## TO-DO ITEM
Below are lines of data; restate word for word those running from the line containing "длительный прием диуретиков;" to the line containing "conflictos de manera", inclusive, and no others.

## Data items
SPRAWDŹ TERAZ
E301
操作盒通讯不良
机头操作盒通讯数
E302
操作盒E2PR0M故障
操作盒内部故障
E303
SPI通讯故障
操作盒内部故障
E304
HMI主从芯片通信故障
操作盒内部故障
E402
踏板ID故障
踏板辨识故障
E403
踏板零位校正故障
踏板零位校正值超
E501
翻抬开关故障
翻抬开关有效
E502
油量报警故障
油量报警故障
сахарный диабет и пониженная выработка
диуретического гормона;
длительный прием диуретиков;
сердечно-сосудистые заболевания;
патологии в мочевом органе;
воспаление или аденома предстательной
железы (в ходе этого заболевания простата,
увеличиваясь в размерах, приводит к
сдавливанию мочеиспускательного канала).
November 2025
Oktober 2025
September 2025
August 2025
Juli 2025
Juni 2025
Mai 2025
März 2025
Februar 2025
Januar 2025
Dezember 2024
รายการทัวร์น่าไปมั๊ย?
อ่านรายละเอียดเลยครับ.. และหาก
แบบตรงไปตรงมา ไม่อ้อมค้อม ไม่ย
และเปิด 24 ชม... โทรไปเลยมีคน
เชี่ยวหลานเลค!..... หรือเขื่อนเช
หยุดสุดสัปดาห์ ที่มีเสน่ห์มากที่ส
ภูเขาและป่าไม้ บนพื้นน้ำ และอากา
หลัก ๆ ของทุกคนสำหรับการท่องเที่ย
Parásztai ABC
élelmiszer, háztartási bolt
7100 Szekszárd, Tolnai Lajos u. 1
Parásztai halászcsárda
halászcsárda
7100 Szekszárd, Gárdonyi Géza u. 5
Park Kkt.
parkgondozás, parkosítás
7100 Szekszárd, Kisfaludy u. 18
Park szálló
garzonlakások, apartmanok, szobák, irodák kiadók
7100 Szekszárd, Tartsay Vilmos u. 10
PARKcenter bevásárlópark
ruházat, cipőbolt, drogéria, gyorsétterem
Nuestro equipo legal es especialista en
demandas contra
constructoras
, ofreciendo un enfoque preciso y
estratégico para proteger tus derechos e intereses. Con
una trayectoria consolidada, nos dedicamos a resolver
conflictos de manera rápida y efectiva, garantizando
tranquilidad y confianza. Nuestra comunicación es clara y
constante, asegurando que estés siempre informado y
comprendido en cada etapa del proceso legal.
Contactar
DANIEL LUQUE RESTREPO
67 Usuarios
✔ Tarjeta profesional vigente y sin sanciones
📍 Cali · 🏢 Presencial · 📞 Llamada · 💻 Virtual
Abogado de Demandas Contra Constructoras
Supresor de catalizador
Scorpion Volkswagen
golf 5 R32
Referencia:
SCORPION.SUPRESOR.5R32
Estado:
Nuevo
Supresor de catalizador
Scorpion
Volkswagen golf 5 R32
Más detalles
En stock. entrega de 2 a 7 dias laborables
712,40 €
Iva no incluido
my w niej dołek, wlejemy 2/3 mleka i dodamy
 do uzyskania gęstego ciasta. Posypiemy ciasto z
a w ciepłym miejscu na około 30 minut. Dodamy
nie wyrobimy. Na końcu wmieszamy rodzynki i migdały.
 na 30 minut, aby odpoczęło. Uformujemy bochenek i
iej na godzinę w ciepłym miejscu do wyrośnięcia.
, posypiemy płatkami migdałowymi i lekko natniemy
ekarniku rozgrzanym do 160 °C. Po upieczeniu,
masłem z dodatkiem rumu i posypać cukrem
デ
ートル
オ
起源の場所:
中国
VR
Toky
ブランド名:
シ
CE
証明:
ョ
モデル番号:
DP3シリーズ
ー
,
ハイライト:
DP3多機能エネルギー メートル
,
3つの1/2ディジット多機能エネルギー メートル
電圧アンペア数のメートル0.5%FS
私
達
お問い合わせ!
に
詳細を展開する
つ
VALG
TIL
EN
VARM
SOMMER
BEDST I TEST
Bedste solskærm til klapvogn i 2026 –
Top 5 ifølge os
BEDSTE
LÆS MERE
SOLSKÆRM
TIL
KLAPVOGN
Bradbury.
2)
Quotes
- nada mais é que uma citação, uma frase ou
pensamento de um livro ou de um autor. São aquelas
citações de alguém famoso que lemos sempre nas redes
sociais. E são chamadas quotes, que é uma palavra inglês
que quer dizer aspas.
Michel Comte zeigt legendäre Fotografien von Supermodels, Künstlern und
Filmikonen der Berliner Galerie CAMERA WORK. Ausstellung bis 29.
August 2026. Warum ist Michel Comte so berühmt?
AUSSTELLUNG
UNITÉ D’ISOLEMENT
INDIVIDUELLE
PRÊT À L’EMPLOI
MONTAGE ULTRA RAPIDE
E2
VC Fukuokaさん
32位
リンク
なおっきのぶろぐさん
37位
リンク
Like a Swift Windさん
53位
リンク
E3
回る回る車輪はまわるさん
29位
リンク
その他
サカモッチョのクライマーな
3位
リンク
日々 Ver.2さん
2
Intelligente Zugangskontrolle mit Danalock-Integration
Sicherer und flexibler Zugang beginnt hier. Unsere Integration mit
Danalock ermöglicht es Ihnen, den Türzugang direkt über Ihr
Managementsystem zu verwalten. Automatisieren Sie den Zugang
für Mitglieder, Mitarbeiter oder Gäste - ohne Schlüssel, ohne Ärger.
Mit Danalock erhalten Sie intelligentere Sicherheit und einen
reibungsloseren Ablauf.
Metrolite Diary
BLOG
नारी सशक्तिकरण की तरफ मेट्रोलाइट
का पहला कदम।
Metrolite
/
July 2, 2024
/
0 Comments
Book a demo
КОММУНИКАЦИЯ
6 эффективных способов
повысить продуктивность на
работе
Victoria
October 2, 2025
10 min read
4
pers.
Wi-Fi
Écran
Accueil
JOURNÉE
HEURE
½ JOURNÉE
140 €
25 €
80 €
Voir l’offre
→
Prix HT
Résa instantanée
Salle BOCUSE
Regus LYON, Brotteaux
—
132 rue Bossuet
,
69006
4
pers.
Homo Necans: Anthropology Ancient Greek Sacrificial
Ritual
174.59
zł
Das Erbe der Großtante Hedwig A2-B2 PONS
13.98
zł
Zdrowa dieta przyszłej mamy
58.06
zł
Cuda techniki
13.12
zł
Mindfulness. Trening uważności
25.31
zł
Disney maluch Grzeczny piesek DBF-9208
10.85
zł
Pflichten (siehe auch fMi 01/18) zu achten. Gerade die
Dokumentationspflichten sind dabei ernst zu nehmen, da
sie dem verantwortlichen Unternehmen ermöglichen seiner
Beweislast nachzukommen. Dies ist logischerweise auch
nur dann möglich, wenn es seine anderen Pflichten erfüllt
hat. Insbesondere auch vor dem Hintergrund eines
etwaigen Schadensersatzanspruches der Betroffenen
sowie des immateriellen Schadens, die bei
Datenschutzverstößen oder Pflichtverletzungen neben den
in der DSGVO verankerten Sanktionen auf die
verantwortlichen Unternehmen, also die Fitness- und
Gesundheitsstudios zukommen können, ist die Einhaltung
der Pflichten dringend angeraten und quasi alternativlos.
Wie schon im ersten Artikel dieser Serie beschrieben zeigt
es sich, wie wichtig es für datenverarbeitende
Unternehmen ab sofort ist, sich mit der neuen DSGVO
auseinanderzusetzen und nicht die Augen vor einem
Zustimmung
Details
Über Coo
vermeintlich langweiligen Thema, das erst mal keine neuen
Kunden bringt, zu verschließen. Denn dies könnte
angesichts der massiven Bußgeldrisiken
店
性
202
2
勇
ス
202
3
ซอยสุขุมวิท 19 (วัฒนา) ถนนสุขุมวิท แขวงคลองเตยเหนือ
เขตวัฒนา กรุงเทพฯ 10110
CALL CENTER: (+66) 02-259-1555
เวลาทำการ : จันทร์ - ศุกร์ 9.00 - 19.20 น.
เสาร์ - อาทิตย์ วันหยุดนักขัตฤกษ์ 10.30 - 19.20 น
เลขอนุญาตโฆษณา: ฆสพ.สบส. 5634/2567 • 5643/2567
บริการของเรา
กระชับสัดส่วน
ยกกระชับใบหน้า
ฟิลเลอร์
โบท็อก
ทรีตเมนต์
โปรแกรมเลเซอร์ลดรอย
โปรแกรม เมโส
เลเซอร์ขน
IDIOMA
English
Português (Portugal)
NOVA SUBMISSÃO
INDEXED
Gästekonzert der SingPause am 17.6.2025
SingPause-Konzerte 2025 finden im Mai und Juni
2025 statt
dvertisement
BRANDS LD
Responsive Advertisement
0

## THE COMPLETED TASK
длительный прием диуретиков;
сердечно-сосудистые заболевания;
патологии в мочевом органе;
воспаление или аденома предстательной
железы (в ходе этого заболевания простата,
увеличиваясь в размерах, приводит к
сдавливанию мочеиспускательного канала).
November 2025
Oktober 2025
September 2025
August 2025
Juli 2025
Juni 2025
Mai 2025
März 2025
Februar 2025
Januar 2025
Dezember 2024
รายการทัวร์น่าไปมั๊ย?
อ่านรายละเอียดเลยครับ.. และหาก
แบบตรงไปตรงมา ไม่อ้อมค้อม ไม่ย
และเปิด 24 ชม... โทรไปเลยมีคน
เชี่ยวหลานเลค!..... หรือเขื่อนเช
หยุดสุดสัปดาห์ ที่มีเสน่ห์มากที่ส
ภูเขาและป่าไม้ บนพื้นน้ำ และอากา
หลัก ๆ ของทุกคนสำหรับการท่องเที่ย
Parásztai ABC
élelmiszer, háztartási bolt
7100 Szekszárd, Tolnai Lajos u. 1
Parásztai halászcsárda
halászcsárda
7100 Szekszárd, Gárdonyi Géza u. 5
Park Kkt.
parkgondozás, parkosítás
7100 Szekszárd, Kisfaludy u. 18
Park szálló
garzonlakások, apartmanok, szobák, irodák kiadók
7100 Szekszárd, Tartsay Vilmos u. 10
PARKcenter bevásárlópark
ruházat, cipőbolt, drogéria, gyorsétterem
Nuestro equipo legal es especialista en
demandas contra
constructoras
, ofreciendo un enfoque preciso y
estratégico para proteger tus derechos e intereses. Con
una trayectoria consolidada, nos dedicamos a resolver
conflictos de manera rápida y efectiva, garantizando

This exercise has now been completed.